I think it would be reasonable to set EntryDate as the index column for this, and non-uniqueness is not a problem. In order to plan a sort, dask needs to know the range of values in the column of interest, which means having to load and process the previous elements f the compute up to that point. This just establishes reasonable start-stop bounds for each partition. From the set_index doc:

Under normal operation this function does an initial pass over the index column to compute approximate quantiles to serve as future divisions. It then passes over the data a second time, splitting up each input partition into several pieces and sharing those pieces to all of the output partitions now in sorted order.

sort_values does the same thing; and then when you write your output, dask applies those bounds, as well as sorting within partitions. Since this is a shuffle operation - each output partition contains elements from each input partition - it is costly to perform.

Thank you for your reply. Are you suggesting I just make the EntryDate as index and the dataframe gets sorted automatically?

For example,

notes_df = dd.read_parquet(file_path)
notes_df = notes_df.repartition(npartitions=30)
notes_df.drop('VisitSID', axis=1)
notes_df['EntryDate'] = dd.to_datetime(notes_df['EntryDate'])
notes_df['ReportText'] = notes_df['ReportText'].apply(clean_ws)
notes_df.set_index('EntryDate')
notes_df.to_parquet(file_path, schema)

would ensure the rows are sorted according to EntryDate or do I need to do anything extra?

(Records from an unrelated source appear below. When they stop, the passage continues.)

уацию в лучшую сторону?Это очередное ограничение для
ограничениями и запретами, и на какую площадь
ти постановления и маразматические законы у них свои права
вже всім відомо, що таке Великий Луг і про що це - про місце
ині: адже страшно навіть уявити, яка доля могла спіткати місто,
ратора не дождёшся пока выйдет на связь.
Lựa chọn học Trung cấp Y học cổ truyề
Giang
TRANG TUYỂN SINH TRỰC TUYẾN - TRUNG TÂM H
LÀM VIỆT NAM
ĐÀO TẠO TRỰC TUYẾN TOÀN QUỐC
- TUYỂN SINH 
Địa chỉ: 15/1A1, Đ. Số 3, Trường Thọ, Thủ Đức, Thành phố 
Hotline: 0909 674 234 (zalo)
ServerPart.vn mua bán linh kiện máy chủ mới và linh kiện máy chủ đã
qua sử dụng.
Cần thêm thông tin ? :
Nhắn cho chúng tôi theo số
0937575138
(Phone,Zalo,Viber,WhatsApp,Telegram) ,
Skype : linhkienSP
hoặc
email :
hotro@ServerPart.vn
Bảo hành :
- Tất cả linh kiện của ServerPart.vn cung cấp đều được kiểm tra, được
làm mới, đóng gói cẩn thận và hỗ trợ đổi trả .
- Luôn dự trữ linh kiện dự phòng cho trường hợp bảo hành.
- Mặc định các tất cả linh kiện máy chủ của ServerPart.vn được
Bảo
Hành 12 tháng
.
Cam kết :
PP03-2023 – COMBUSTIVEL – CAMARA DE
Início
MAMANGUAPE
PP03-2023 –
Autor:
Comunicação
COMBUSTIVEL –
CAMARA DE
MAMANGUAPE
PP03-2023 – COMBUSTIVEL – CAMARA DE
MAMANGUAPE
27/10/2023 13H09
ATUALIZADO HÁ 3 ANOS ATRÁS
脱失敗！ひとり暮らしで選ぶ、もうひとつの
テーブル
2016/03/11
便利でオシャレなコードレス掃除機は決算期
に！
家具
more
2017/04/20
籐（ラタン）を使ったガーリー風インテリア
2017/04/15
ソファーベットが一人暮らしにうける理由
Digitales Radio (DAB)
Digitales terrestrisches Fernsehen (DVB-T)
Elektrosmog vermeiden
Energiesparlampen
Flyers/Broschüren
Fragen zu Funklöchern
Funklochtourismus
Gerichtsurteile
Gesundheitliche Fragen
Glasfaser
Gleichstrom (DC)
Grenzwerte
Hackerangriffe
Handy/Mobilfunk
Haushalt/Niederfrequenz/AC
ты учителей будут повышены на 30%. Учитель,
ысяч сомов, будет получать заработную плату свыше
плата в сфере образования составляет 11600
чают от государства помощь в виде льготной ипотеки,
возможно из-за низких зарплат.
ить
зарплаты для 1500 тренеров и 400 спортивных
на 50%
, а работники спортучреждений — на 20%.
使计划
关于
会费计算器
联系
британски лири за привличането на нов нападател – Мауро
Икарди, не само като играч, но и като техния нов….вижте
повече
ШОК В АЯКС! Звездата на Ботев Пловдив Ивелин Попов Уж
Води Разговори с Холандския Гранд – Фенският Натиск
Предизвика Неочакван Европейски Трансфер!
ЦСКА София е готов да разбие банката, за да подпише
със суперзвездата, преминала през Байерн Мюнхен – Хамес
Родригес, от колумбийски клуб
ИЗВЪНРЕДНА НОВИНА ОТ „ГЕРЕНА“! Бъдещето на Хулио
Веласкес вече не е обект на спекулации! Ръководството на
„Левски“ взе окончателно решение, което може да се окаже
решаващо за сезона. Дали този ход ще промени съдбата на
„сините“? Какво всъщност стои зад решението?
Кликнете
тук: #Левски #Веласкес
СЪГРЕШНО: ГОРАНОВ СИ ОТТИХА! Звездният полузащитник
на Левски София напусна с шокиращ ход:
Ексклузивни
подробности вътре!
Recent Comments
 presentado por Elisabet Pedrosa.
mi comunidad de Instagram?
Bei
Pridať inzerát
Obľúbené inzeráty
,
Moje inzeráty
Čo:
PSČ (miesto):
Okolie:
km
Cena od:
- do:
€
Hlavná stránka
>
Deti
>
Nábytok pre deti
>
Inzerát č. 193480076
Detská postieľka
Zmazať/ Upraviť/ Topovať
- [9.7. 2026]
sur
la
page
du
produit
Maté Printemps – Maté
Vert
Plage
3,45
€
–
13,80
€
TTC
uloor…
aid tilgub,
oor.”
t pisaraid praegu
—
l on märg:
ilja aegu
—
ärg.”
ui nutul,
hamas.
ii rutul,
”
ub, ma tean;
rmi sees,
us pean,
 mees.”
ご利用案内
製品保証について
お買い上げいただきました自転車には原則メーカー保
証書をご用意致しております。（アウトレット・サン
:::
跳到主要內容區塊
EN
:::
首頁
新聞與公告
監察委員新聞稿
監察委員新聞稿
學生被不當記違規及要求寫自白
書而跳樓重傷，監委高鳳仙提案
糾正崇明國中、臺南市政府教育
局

I believe it would end up about the same either way - sort_values uses the same logic.

Would this solve the problem of double compute? Specifically, lets say I use set_index to sort the dataframe according to EntryDate. Then I want to write the sorted dataframe to disk and I call notes_df.to_parquet(...). Would this trigger all the computation again? I have not yet checked this. I have started set_index, it’ll take another hour to complete.

Referring again to the quoted text from before: dask requires two passes, one to get the bounds, and another to do the actual dorting.